En medio de la sorpresa del mundo, y especialmente de Europa, el pasado domingo pareció darse por terminada la guerra civil que desde el 2011 se venía registrando en Siria. La razón: el derrocamiento del presidente Bashar al-Assad, cuyas fuerzas militares leales habían desatado en estos años una ola de represión en contra de la población, que había dejado un saldo trágico de 500.000 muertos y casi medio país obligado al exilio.
Fue sorpresivo porque nadie esperaba que la oposición armada Hayat Tahrir al Sham, HTS (en español Organización para la Liberación del Levante), lanzara una campaña tan rápida y definitiva en el propósito de lograr una cambio de Gobierno en ese país del Medio Oriente.
Sobre todo porque desde que el general Hafez al-Asad, padre del recién derrocado Presidente, se tomó el poder en 1970, su dinastía contó con el apoyo de gobiernos y grupos rebeldes contrarios a Occidente, como Rusia, Irán y el propio Hezbolá, que permitieron que se mantuviera al mando durante décadas.
El hecho de que Teherán concentrara sus acciones en la guerra contra Israel y los golpes que este último país le ha propinado a Hezbolá en la Franja de Gaza y en el Líbano, en el marco del mismo conflicto, parecen ser las principales razones por las que, contra todo pronóstico, esta vez se logró el objetivo.
Si bien se escuchan voces de sirios, en su mayoría en el exilio, que aplauden lo ocurrido en su nación, mientras Estados Unidos anuncia su respaldo al derrocamiento del régimen, no se puede negar que hay incertidumbre frente a lo que puede venir ahora que el líder de los rebeldes sirios, el islamista Abu Mohamed al Jolani, ha empezado a abordar el traspaso del poder en una nación en la que confluyen distintos intereses.
Por esa razón se debe pedir a la comunidad internacional que obre con prudencia. Aunque es entendible que varios gobiernos del Viejo Continente anuncien la suspensión de las solicitudes de asilo de quienes se refugiaron en sus territorios provenientes de Siria, es necesario que el mundo permanezca vigilante para que la transición se dé con pleno respeto de los Derechos Humanos de la población civil y sin la intromisión de otros países o fuerzas militares.

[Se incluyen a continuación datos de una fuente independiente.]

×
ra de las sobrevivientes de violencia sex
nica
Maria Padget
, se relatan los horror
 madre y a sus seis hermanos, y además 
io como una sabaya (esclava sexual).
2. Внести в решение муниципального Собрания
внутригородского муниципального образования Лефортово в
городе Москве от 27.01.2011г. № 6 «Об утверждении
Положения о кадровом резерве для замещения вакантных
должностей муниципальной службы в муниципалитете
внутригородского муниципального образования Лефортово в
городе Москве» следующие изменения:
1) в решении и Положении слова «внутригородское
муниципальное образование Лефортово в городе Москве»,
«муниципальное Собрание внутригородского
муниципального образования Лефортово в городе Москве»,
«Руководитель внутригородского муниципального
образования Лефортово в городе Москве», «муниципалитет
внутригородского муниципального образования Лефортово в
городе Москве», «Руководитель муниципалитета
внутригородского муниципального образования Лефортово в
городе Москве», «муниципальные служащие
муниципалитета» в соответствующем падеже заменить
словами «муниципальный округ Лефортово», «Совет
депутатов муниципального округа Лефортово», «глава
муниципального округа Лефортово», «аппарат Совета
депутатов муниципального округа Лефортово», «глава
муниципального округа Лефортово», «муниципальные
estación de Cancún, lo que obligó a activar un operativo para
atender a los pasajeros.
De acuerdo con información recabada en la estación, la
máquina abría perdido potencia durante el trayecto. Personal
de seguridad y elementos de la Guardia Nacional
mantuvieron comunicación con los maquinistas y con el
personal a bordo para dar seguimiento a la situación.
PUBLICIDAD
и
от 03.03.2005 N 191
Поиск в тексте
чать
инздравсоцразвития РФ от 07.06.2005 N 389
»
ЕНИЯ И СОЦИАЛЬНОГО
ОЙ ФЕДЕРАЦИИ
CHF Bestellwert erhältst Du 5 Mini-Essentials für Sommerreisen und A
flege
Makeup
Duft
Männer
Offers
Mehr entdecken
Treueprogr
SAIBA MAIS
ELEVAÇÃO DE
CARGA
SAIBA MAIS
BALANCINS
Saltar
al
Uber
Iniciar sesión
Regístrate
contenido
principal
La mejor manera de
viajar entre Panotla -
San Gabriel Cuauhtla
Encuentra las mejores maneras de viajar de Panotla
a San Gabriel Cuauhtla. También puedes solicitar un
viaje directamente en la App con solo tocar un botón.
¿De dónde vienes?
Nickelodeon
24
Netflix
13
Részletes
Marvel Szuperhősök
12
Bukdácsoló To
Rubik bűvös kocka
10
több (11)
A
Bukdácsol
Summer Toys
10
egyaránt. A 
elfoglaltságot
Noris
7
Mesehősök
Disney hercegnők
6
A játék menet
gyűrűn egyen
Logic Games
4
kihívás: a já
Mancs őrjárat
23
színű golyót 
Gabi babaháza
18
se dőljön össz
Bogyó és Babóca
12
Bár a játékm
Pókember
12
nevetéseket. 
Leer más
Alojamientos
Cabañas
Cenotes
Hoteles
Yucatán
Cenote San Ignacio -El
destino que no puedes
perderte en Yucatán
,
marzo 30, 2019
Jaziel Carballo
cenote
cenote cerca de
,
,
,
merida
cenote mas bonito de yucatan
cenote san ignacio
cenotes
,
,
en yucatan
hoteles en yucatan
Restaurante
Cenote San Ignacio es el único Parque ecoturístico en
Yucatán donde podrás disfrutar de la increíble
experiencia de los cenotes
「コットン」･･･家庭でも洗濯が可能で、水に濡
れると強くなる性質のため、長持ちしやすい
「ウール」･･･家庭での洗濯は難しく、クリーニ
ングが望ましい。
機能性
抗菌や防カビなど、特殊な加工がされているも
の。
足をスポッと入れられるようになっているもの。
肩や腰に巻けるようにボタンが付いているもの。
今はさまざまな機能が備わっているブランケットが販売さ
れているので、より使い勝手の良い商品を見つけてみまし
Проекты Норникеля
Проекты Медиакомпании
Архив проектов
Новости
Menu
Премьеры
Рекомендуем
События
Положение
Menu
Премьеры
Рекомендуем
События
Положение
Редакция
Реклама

Tiene razón el Gobierno de Washington al expresar su inquietud por el empoderamiento que pueda llegar a tener el yihadista Estado Islámico, al que la Organización de las Naciones Unidas ha catalogado como grupo terrorista y cuyos líderes combatientes, al parecer, todavía están activos en Siria o encarcelados en campos bajo control kurdo.
Se debe tener en cuenta que, como lo que indican las organizaciones internacionales, el régimen de al-Assad deja a una población empobrecida, azotada por el hambre y con una profunda división. Además, no se puede ignorar que la coalición que permitió la caída de la dictadura está conformada por grupos o facciones con profundas diferencias, lo que dificultará la conformación de un nuevo Gobierno.
Así las cosas, si bien el derrocamiento de Bashar al-Assad es una buena noticia para las democracias del mundo, también son válidas las advertencias sobre las sombras que pueden empañar el futuro de los sirios.